→ Trecho do documento:
━━━━━━━━━━━━━━━━━━━━

Para BRECHT, era preciso construir um teatro condizente com o período moderno científico, um teatro que tivesse uma orientação dramática sociológica e não mais psicológica. Neste contexto, na formulação de um espetáculo o foco central de atores, dramaturgos e encenadores, não deveria ser a busca do fenômeno catártico aristotélico mas sim o favorecimento do que o autor chamou de efeito de distanciamento/estranhamento, na platéia. Em suas palavras “O que é distanciamento? Distanciar um fato ou caráter, é, antes de tudo, simplesmente tirar desse fato ou desse caráter tudo o que ele tem de natural, conhecido, evidente, e fazer nascer em seu lugar espanto e curiosidade […] Distanciar é historicizar os fatos e personagens.”13. É buscar e permitir a reflexão que leva a desnaturalização, particularmente, das condições socioeconômicas de um grupo.

━━━━━━━━━━━━━━━━━━━━

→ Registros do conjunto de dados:
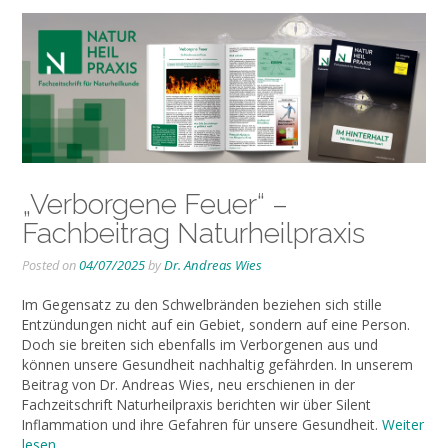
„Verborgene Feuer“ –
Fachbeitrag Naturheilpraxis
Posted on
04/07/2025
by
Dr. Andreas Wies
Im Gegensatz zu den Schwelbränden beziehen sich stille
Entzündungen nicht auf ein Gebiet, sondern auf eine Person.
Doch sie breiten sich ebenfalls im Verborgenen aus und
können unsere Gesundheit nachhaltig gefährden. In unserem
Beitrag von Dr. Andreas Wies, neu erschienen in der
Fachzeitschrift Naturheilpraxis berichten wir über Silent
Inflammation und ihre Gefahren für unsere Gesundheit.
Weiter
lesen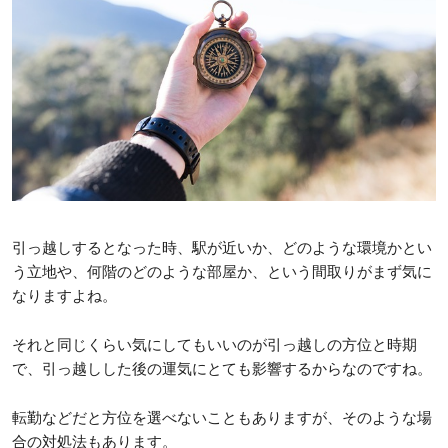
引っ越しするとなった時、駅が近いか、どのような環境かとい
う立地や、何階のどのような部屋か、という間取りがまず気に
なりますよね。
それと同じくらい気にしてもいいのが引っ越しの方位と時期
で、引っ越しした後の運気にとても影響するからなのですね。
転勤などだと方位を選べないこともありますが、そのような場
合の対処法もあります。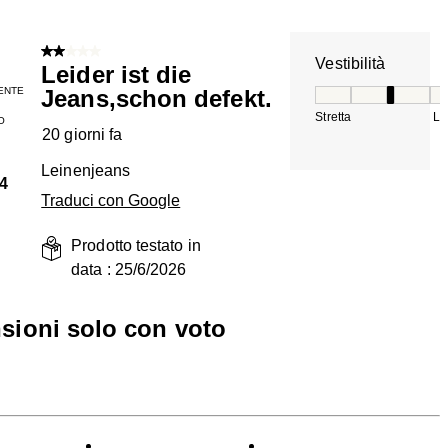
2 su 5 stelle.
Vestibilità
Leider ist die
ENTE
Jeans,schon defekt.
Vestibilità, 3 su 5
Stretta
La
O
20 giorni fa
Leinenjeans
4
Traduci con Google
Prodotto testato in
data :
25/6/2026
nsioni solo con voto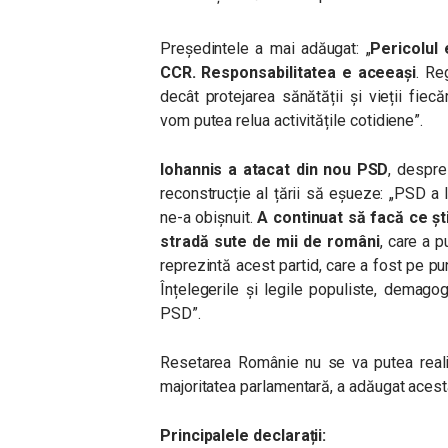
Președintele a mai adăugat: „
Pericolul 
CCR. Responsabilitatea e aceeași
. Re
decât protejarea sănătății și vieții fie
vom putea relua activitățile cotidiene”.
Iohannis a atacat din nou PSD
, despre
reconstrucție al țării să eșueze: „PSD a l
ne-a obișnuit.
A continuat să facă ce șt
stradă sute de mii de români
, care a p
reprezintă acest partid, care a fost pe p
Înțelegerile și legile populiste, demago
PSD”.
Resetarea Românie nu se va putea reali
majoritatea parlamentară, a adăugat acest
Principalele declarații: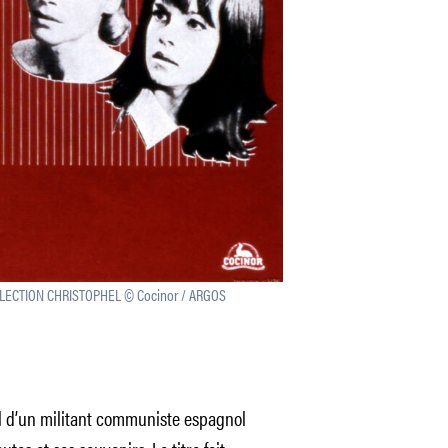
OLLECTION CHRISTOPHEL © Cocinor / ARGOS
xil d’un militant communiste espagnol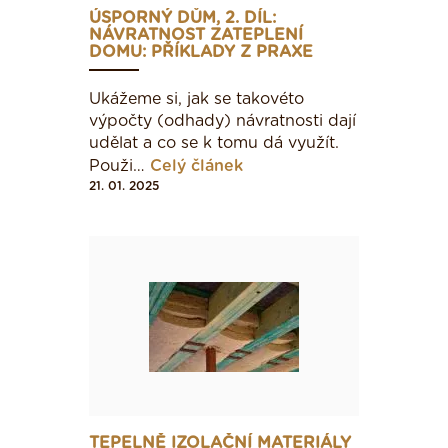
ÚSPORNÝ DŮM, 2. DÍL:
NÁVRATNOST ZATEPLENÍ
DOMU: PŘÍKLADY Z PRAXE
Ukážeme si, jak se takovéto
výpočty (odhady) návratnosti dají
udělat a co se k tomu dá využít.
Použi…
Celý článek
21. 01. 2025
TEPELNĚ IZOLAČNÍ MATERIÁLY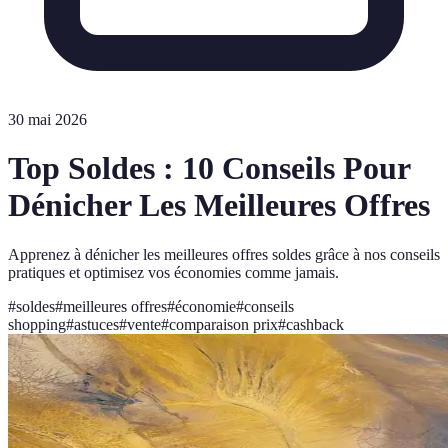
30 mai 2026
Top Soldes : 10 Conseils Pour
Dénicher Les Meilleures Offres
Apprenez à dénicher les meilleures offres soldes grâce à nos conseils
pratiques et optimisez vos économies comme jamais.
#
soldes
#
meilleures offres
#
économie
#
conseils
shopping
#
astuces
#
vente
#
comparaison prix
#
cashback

━━━━━━━━━━━━━━━━━━━━

→ Questões propostas:
1. De acordo com o trecho do documento, por que Brecht queria que o foco do espetáculo deixasse de ser a catarse aristotélica? Responda em até duas frases.
2. Resuma o trecho do documento em duas frases.
3. Segundo o trecho do documento, o que Brecht queria fazer nascer no lugar daquilo que um fato ou caráter tem de natural, conhecido e evidente?

→ Respostas comentadas:
1. Para Brecht, era preciso um teatro condizente com o período moderno científico, com orientação dramática sociológica e não mais psicológica. Nesse contexto, o foco deveria passar a ser o efeito de distanciamento/estranhamento na plateia.

2. Brecht defendia um teatro adequado ao período moderno científico, de orientação sociológica, em que atores, dramaturgos e encenadores buscassem o efeito de distanciamento na plateia em vez da catarse aristotélica. Distanciar consiste em retirar de um fato ou caráter o que ele tem de natural e evidente, despertando espanto e curiosidade e permitindo a reflexão que desnaturaliza as condições socioeconômicas de um grupo.

3. Espanto e curiosidade.